Tumor necrosis factor-αupregulates MMP9 expression through site-specific DNA demethylation
10.3760/cma.j.issn.1000-6699.2016.08.013
- VernacularTitle:肿瘤坏死因子α诱导位点特异性 DNA去甲基化促进基质金属蛋白酶9的表达
- Author:
Li LING
;
Meng REN
;
Feng LI
;
Chuan YANG
;
Li YAN
- Publication Type:Journal Article
- Keywords:
Keratinocytes;
Demethylation;
Tumor necrosis factor-α;
Matrix metalloproteinase 9
- From:
Chinese Journal of Endocrinology and Metabolism
2016;32(8):685-690
- CountryChina
- Language:Chinese
-
Abstract:
Objective To determine the involvement of DNA demethylation in tumor necrosis factor-α(TNF-α)-induced matrix metalloproteinase 9 ( MMP9) expression in human epidermal keratinocytes. Methods Real-time RT-PCR, Western blot, and enzyme-linked immuno sorbent assay (ELISA) were performed to determine the mRNA and protein levels of MMP9 after human keratinocyte cell line (HaCaT) cells were treated with 10 ng/ ml TNF-α or 2. 5 μmol/ L DAC/ 300 nmol/ L TSA. Bisulfite sequencing PCR ( BSP) and Methylation-sensitive high-resolution melt analysis ( Ms-HRM) were used to detect significantly differentially demethylated CpG sites in the human MMP9 promoter region in cells exposed to TNF-α. Different sites methylation constructs of promoter-luciferase reporter gene were made to detect the influences of site-specific DNA demethylation on transcription activity of MMP9 promoter. Results Compared with PBS-treated control, TNF-α significantly increased the expression of MMP9 in HaCaT cells for indicated culture duration ( P < 0. 05 ). Real time PCR, Western blot, and ELISA analysis demonstrated that the mRNA and protein levels of MMP9 were increased initially, followed by a decline with prolonged incubation time.

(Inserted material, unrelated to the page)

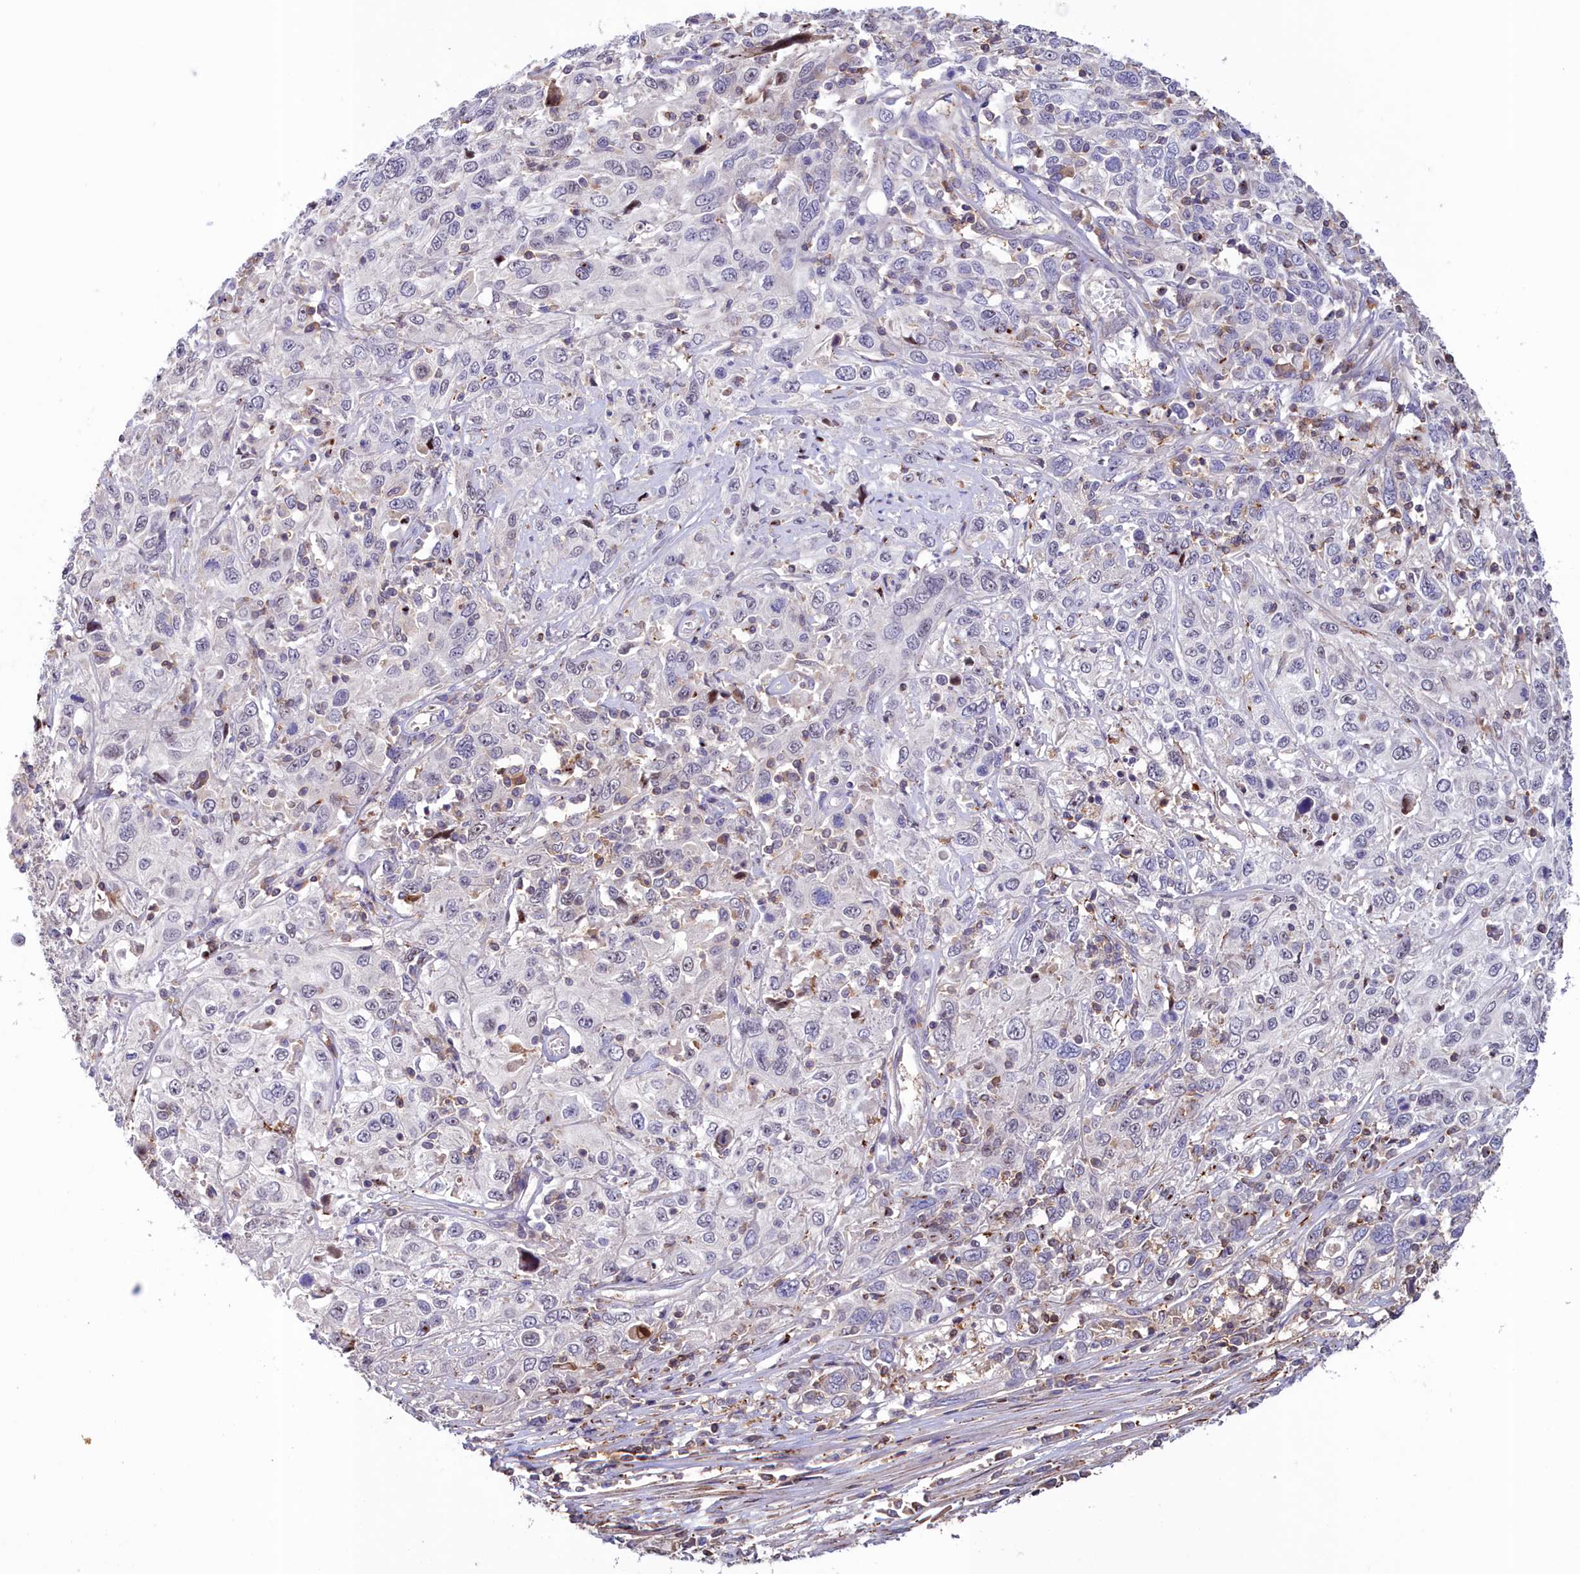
{"staining": {"intensity": "negative", "quantity": "none", "location": "none"}, "tissue": "cervical cancer", "cell_type": "Tumor cells", "image_type": "cancer", "snomed": [{"axis": "morphology", "description": "Squamous cell carcinoma, NOS"}, {"axis": "topography", "description": "Cervix"}], "caption": "Histopathology image shows no protein expression in tumor cells of cervical cancer (squamous cell carcinoma) tissue. (Brightfield microscopy of DAB immunohistochemistry at high magnification).", "gene": "NEURL4", "patient": {"sex": "female", "age": 46}}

After TNF-α treatment, varied degrees of DNA demethylation occurred at 10 CpG sites in the promoter of MMP9, and the changes at the -36 bp site were statistically significant (P<0. 05). The demethylation at the -36 bp site greatly increased the transcription activity of MMP9. Conclusion TNF-α promotes MMP9 expression in HaCaT cells through inducing -36 bp site DNA demethylation on the promoter of MMP9.